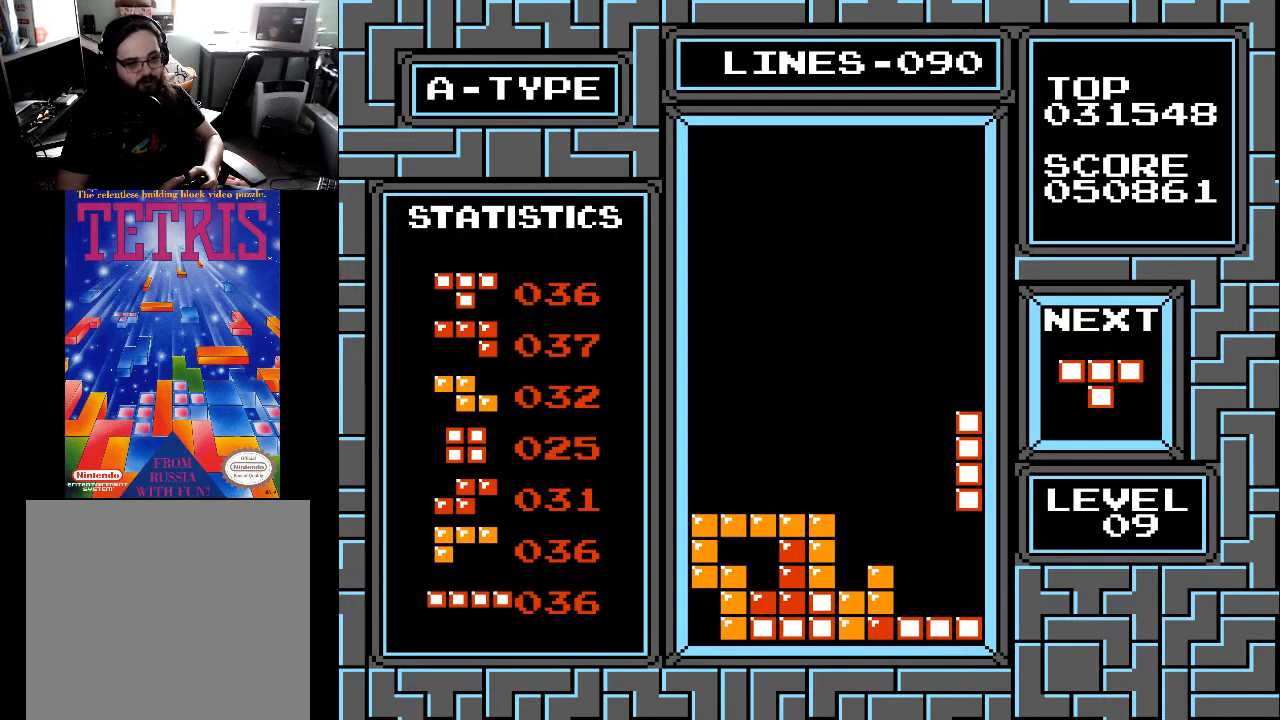
{"buttons": ["DPAD_DOWN"], "right_stick": "center", "events": [[33, "DPAD_RIGHT", "up"], [100, "DPAD_RIGHT", "down"], [200, "DPAD_RIGHT", "up"], [333, "DPAD_DOWN", "down"]]}
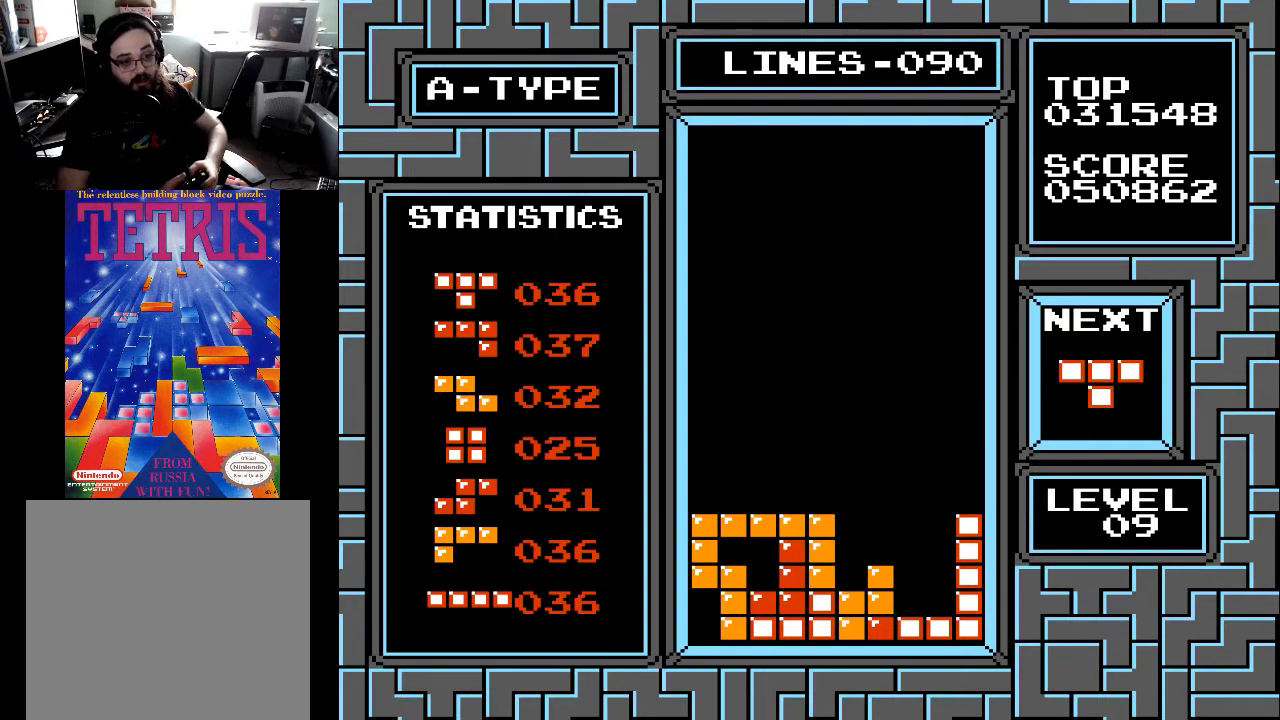
{"buttons": [], "right_stick": "center", "events": [[67, "DPAD_DOWN", "up"], [433, "X", "down"], [500, "X", "up"]]}
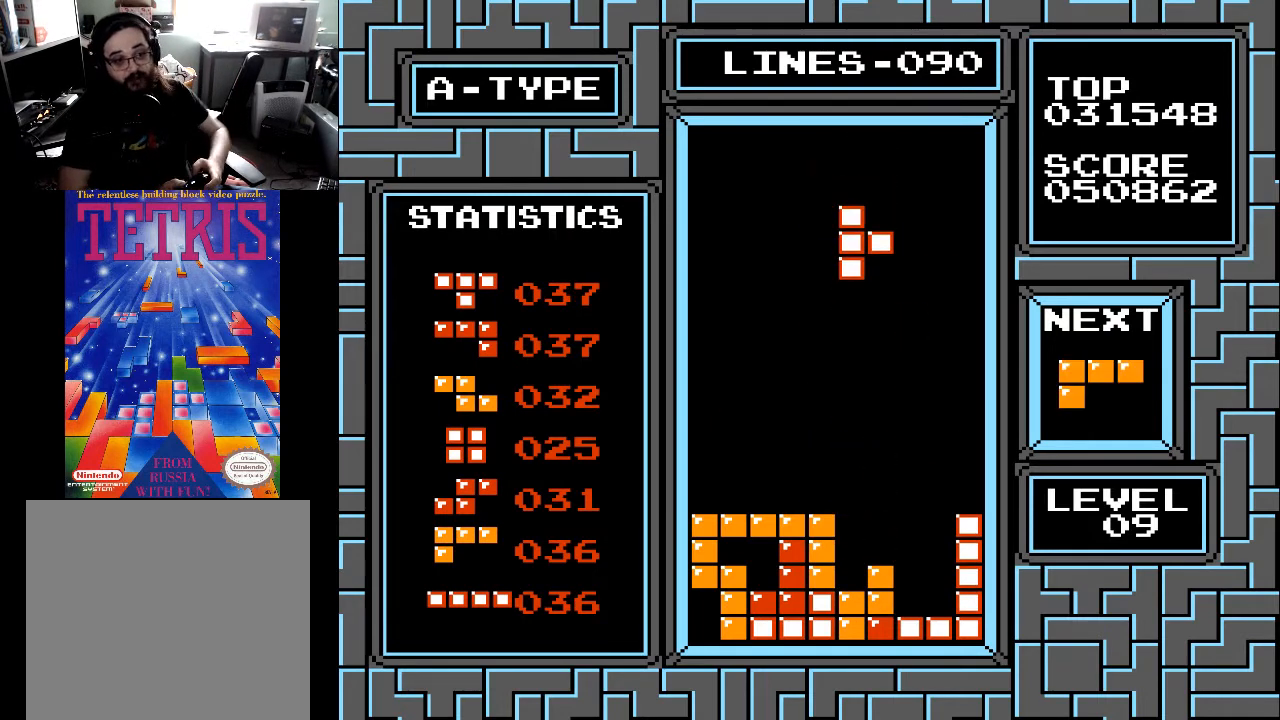
{"buttons": ["DPAD_DOWN"], "right_stick": "center", "events": [[333, "DPAD_DOWN", "down"]]}
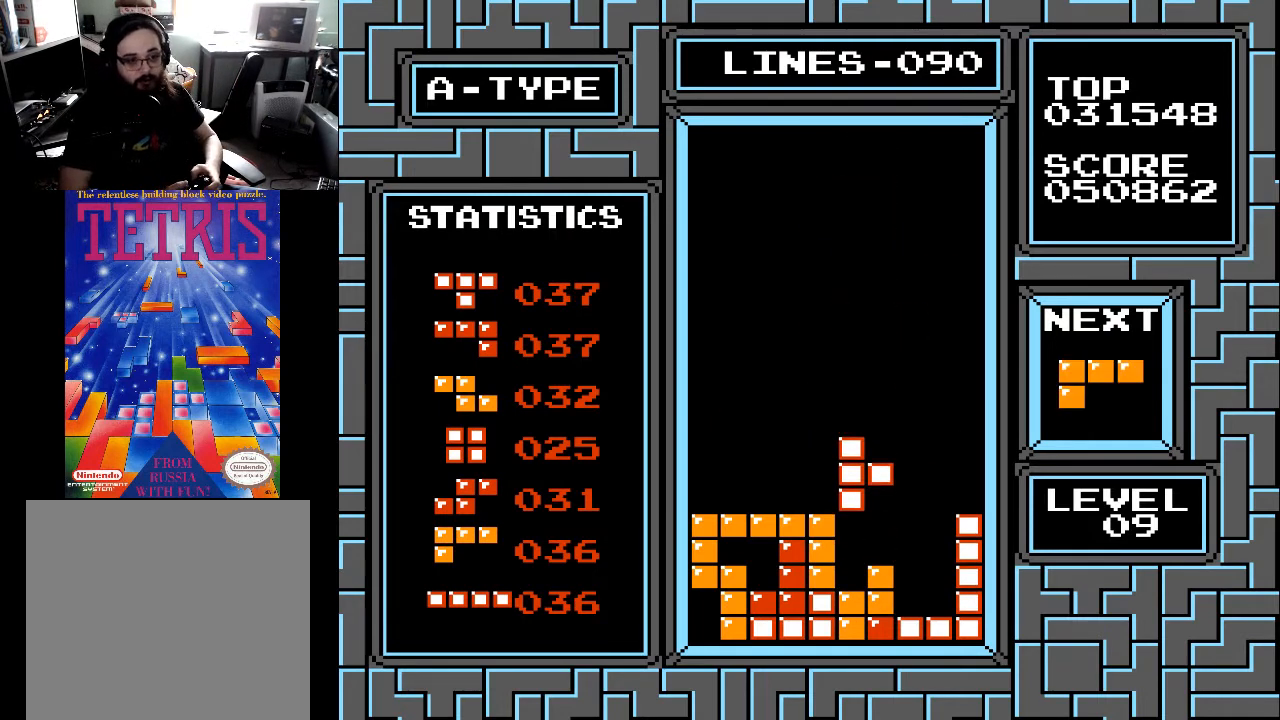
{"buttons": [], "right_stick": "center", "events": [[367, "DPAD_DOWN", "up"]]}
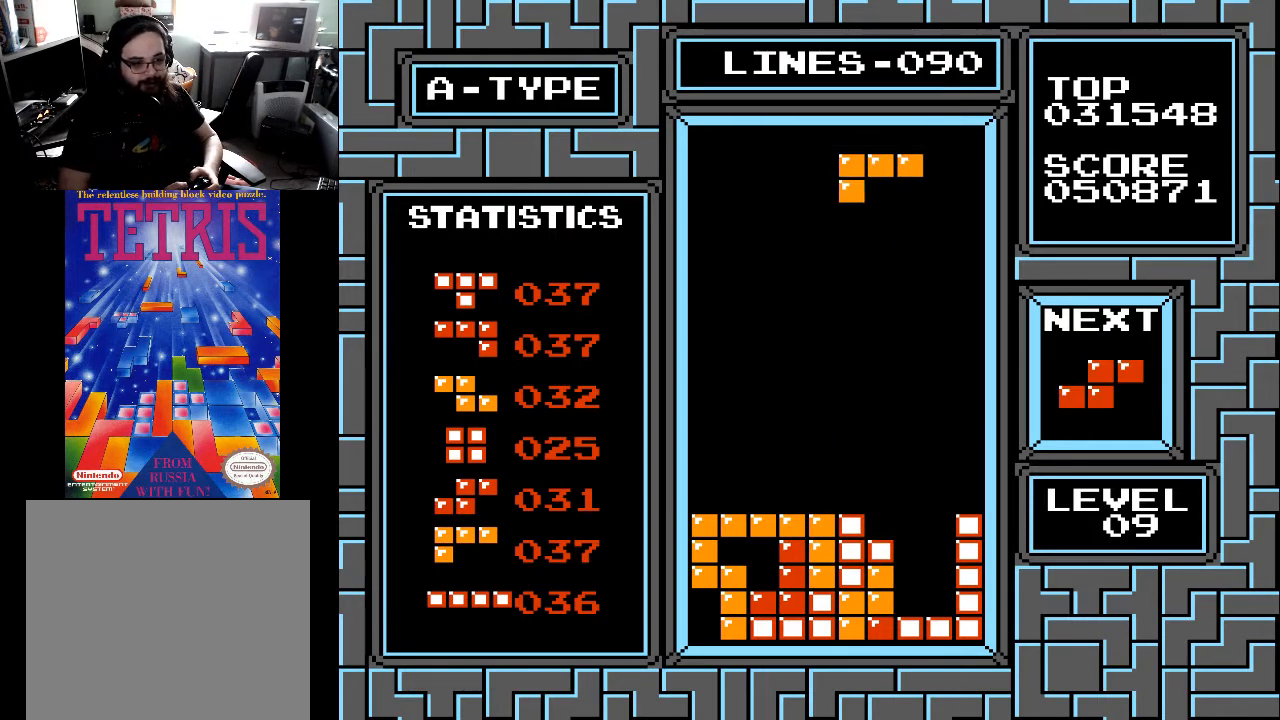
{"buttons": ["DPAD_RIGHT"], "right_stick": "center", "events": [[33, "DPAD_RIGHT", "down"], [100, "DPAD_RIGHT", "up"], [167, "X", "down"], [200, "X", "up"], [400, "X", "down"], [433, "DPAD_RIGHT", "down"], [467, "X", "up"]]}
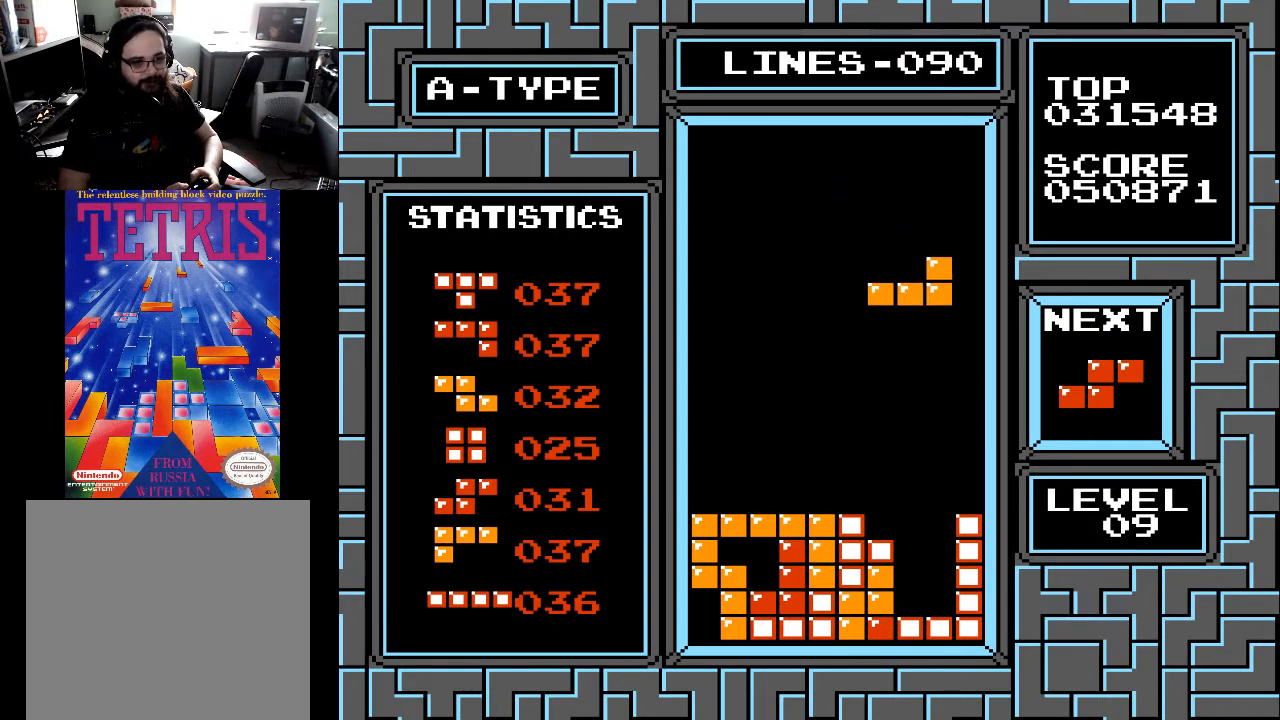
{"buttons": [], "right_stick": "center", "events": [[33, "DPAD_RIGHT", "up"], [200, "X", "down"], [267, "X", "up"], [333, "X", "down"], [400, "X", "up"]]}
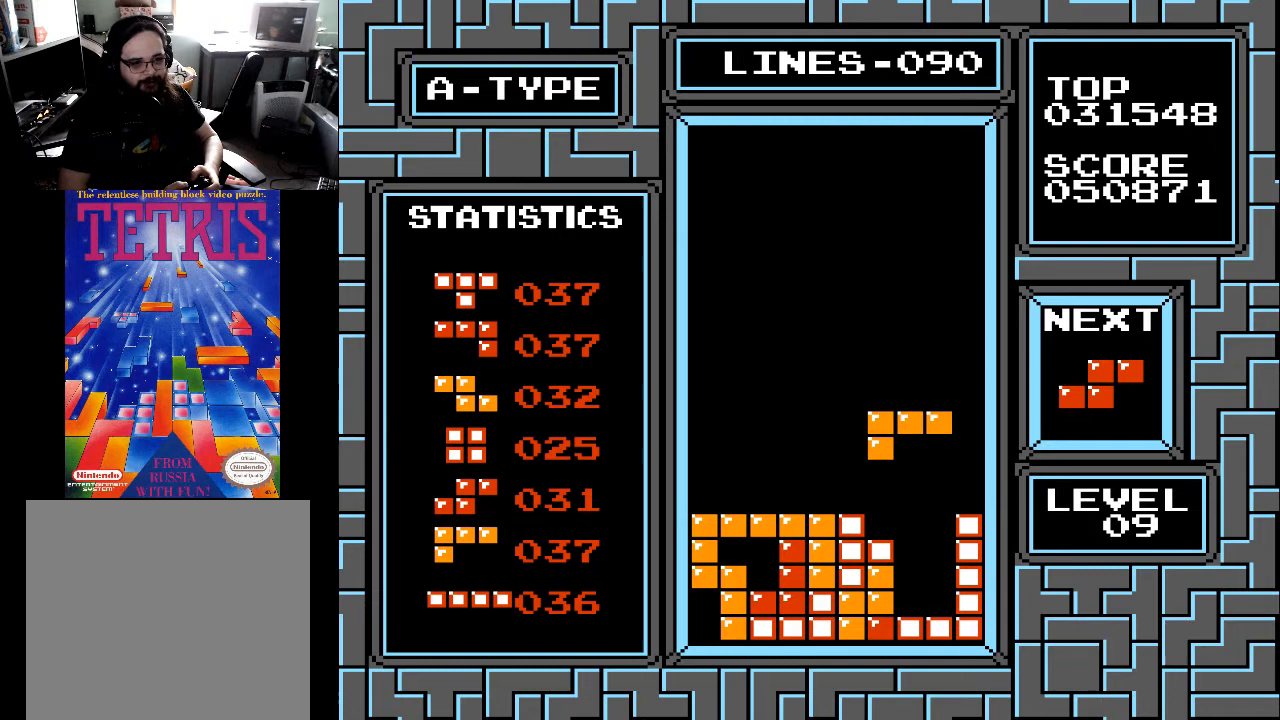
{"buttons": [], "right_stick": "center", "events": [[100, "X", "down"], [167, "DPAD_RIGHT", "down"], [167, "X", "up"], [267, "DPAD_RIGHT", "up"]]}
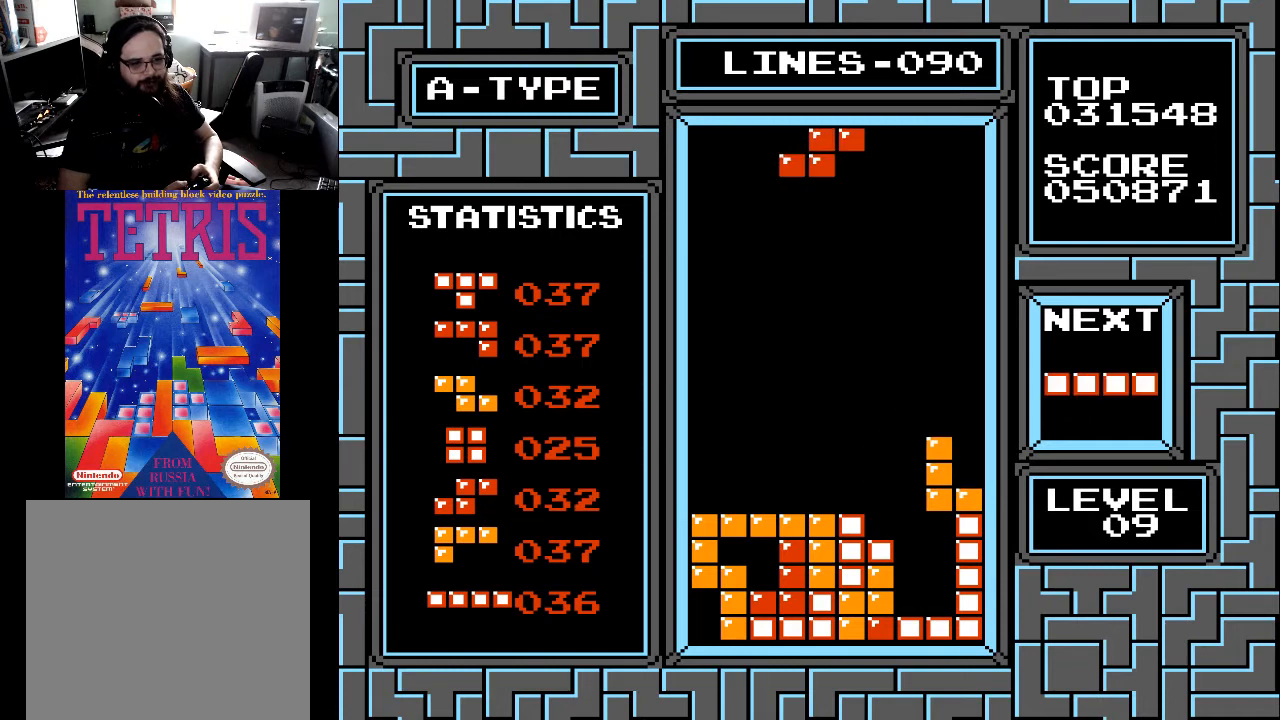
{"buttons": [], "right_stick": "center", "events": [[33, "DPAD_LEFT", "down"], [100, "DPAD_LEFT", "up"], [300, "DPAD_RIGHT", "down"], [400, "DPAD_RIGHT", "up"]]}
···
- [Your assignment]:
Print the data word for word and omit the pictures.

- [Task result]:
{"buttons": ["DPAD_DOWN"], "right_stick": "center", "events": [[33, "DPAD_RIGHT", "up"], [100, "DPAD_RIGHT", "down"], [200, "DPAD_RIGHT", "up"], [333, "DPAD_DOWN", "down"]]}
{"buttons": [], "right_stick": "center", "events": [[67, "DPAD_DOWN", "up"], [433, "X", "down"], [500, "X", "up"]]}
{"buttons": ["DPAD_DOWN"], "right_stick": "center", "events": [[333, "DPAD_DOWN", "down"]]}
{"buttons": [], "right_stick": "center", "events": [[367, "DPAD_DOWN", "up"]]}
{"buttons": ["DPAD_RIGHT"], "right_stick": "center", "events": [[33, "DPAD_RIGHT", "down"], [100, "DPAD_RIGHT", "up"], [167, "X", "down"], [200, "X", "up"], [400, "X", "down"], [433, "DPAD_RIGHT", "down"], [467, "X", "up"]]}
{"buttons": [], "right_stick": "center", "events": [[33, "DPAD_RIGHT", "up"], [200, "X", "down"], [267, "X", "up"], [333, "X", "down"], [400, "X", "up"]]}
{"buttons": [], "right_stick": "center", "events": [[100, "X", "down"], [167, "DPAD_RIGHT", "down"], [167, "X", "up"], [267, "DPAD_RIGHT", "up"]]}
{"buttons": [], "right_stick": "center", "events": [[33, "DPAD_LEFT", "down"], [100, "DPAD_LEFT", "up"], [300, "DPAD_RIGHT", "down"], [400, "DPAD_RIGHT", "up"]]}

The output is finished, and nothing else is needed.